Keywords: deviance residual; exponential regression; generalized linear model; logistic regression; normal probability plot; Pearson residual.
Residuals, and especially plots of residuals, play a central role in the checking of statistical models. In normal linear regression the residuals are normally distributed and can be standardized to have equal variances. In non-normal regression situations, such as logistic regression or log-linear analysis, the residuals, as usually defined, may be so far from normality and from having equal variances as to be of no practical use. A particular problem occurs when the response variable is discrete and takes on a small number of distinct values, as for Poisson data with mean not far from zero or binomial data with mean close to either zero or the number of trials. In such situations the residuals lie on nearly parallel curves corresponding to distinct response values, and these spurious curves distract the eye seriously from any meaningful message that might be contained in a residual plot.

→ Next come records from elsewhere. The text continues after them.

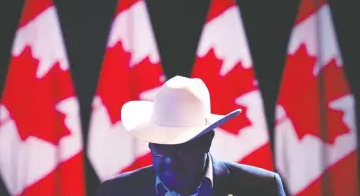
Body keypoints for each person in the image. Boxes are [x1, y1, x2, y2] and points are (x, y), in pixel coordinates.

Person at [97, 75, 287, 196]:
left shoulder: (261, 189)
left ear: (207, 141)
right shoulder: (116, 192)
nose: (170, 159)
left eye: (181, 146)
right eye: (161, 147)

In this paper we give a general definition of residuals for regression models with independent responses. Our definition produces residuals which are exactly normal, apart from sampling variability in the estimated parameters, by inverting the fitted distribution function at each response value and finding the equivalent standard normal quantile. This approach is closely related to that of Cox and Snell (1968), but whereas Cox and Snell concentrate on mean and variance corrections we concentrate on the transformation to normality. Our definition includes some randomization to achieve continuous residuals when the response variable is discrete. Quantile residuals are easily computed in computer packages such as SAS, S-Plus, GLIM or LispStat, and allow residual analyses to be carried out in many commonly occurring situations in which the customary definitions of residuals fail.
Special cases of quantile residuals have been used by Brillinger and Preisler (1983) and Brillinger (1996). For other work on residuals for non-normal regression models see Pierce and Schafer (1986) or McCullagh and Nelder (1989) and the references therein. In the discussion at the end of the paper we briefly indicate how quantile residuals may be extended to models with dependent responses.